# Extending holiday visa



## Kimberley888 (Apr 10, 2013)

Hey everyone, 

I am just about to go over to Pretoria to stay with my boyfriend for 3 months on a holiday visa (I have a UK passport). I heard once I am over there I can extend it for another 3 months if I wanted to. Does anyone know how to do this? Is there an office I have to visit or an applicaiton form online?

Thanks for any help you can give!

x


----------



## 2fargone (Jun 14, 2011)

Kimberley888 said:


> Hey everyone,
> 
> I am just about to go over to Pretoria to stay with my boyfriend for 3 months on a holiday visa (I have a UK passport). I heard once I am over there I can extend it for another 3 months if I wanted to. Does anyone know how to do this? Is there an office I have to visit or an applicaiton form online?
> 
> ...


Hi,

I have done this multiple times. Go into HA get the Visitor Visa Extension form. ( I forgot the official name.)

But you will need: (This is what I needed when I last did this things might have changed)
Plane ticket
Proof of funds I took a copy of my bank account 
And the fee. I remember it being around R480

Try to go into HA around a month before your 3 month visa expires to start gathering the paper work.


----------



## Kimberley888 (Apr 10, 2013)

Hi, 

Thanks so much for your reply...that great news! 

Sorry I might be being silly... but what is HA?
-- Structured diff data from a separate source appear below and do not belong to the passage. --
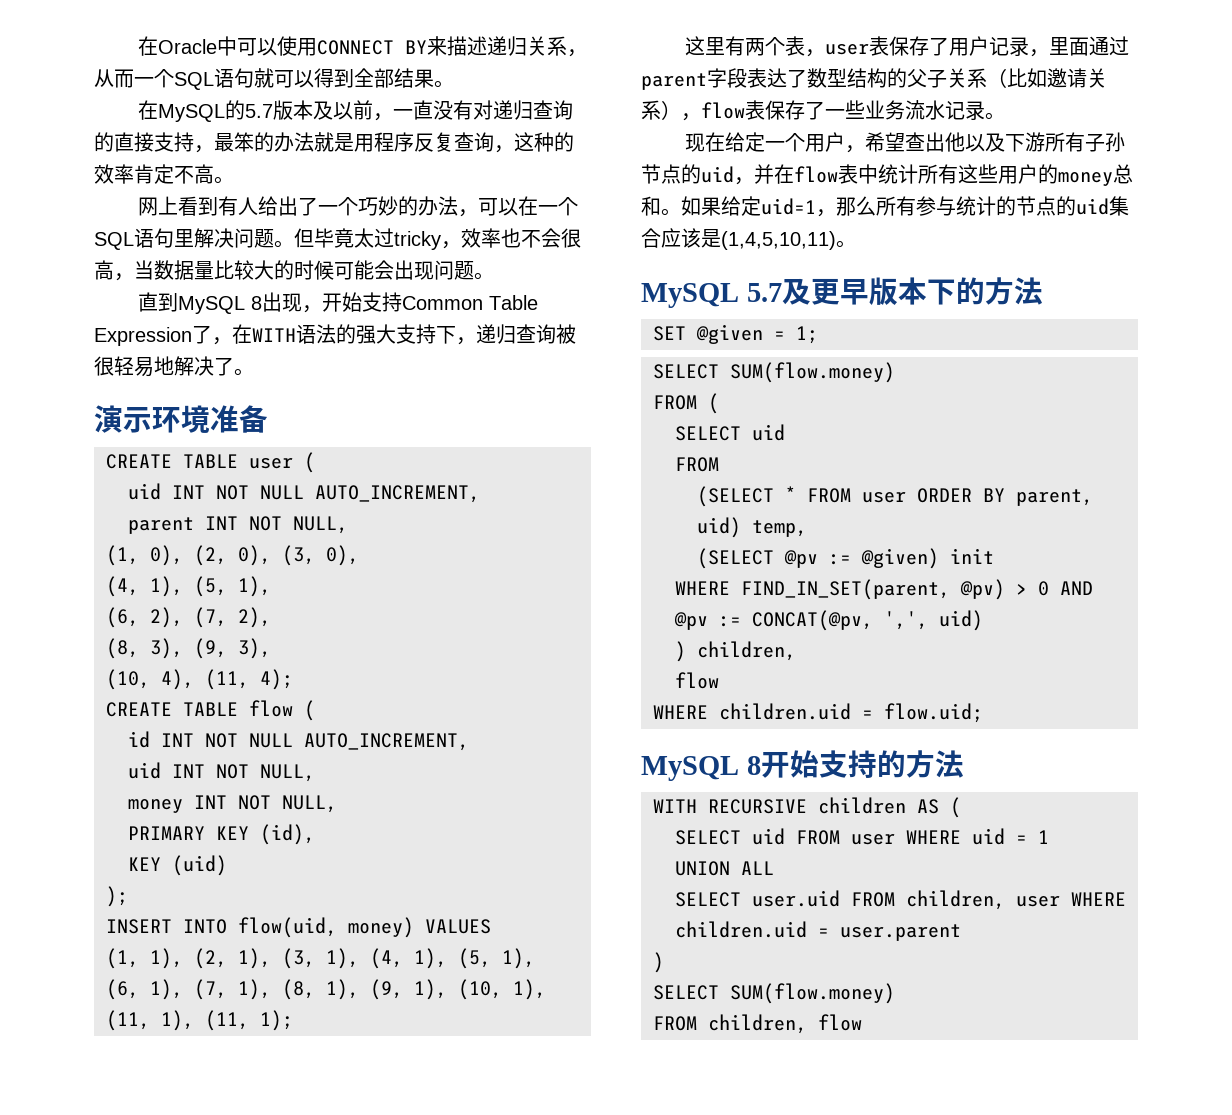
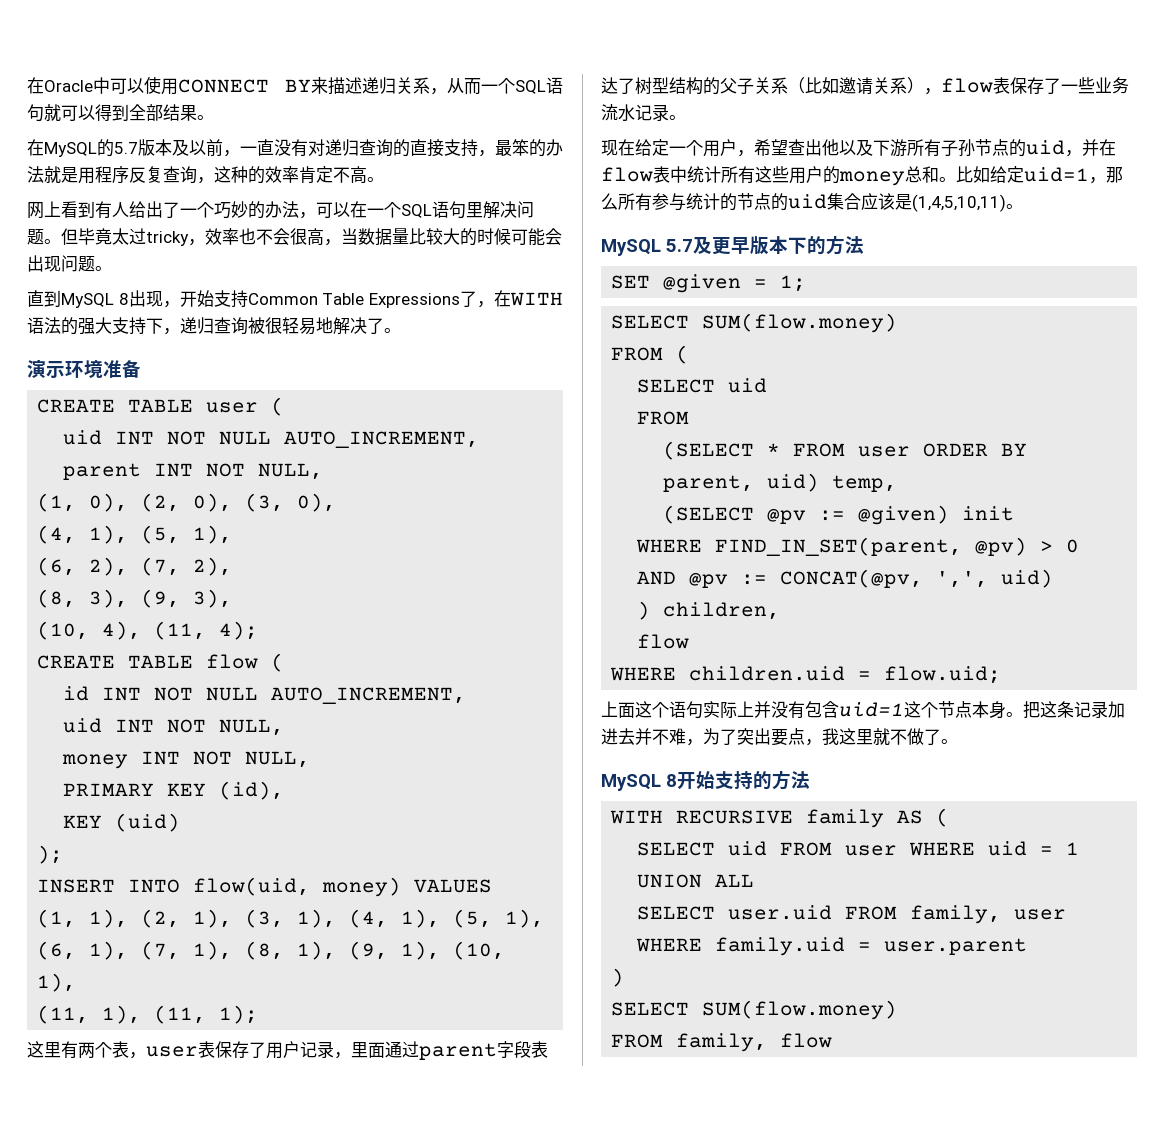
[94,327,192,346] Expression -> [369,293,461,308] Expressions
[807,68,827,88] 数 -> [635,77,652,95] 树
[681,196,721,216] 如果 -> [956,166,990,183] 比如
(983, 713) none -> [601,701,1125,719] [601,728,958,746] // 上面这个语句实际上并没有包含uid=1这个节点本身。把这条记录加进去并不难，为了突出要点，我这里就不做了。
[818,797,906,814] children -> [806,809,885,828] family
[906,890,1126,910] [675,921,807,938] children, user WHERE children.uid -> [910,905,1067,924] [636,937,846,956] family, user WHERE family.uid
[708,1014,807,1034] children, -> [676,1033,768,1052] family,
Also I have a plane ticket for 3 months and then I was going to extend it for another 3 months...should I do this before I try to get the extension?

Thanks


----------



## 2fargone (Jun 14, 2011)

Kimberley888 said:


> Hi,
> 
> Thanks so much for your reply...that great news!
> 
> ...


Hi,

HA= Home Affairs 

And, yes you will need to have to extend the ticket before you go to Home Affairs to apply for the extension.


----------



## LegalMan (Dec 26, 2012)

Yes, you can extend it, but the new act amendments are coming into effect soon and if you wish to apply for a change to a new permit, you'll have to return home. I'm saying this as you may qualify for a Relative's Permit (Life Partner Permit) if your boyfriend is a South African citizen or Permanent Resident.


----------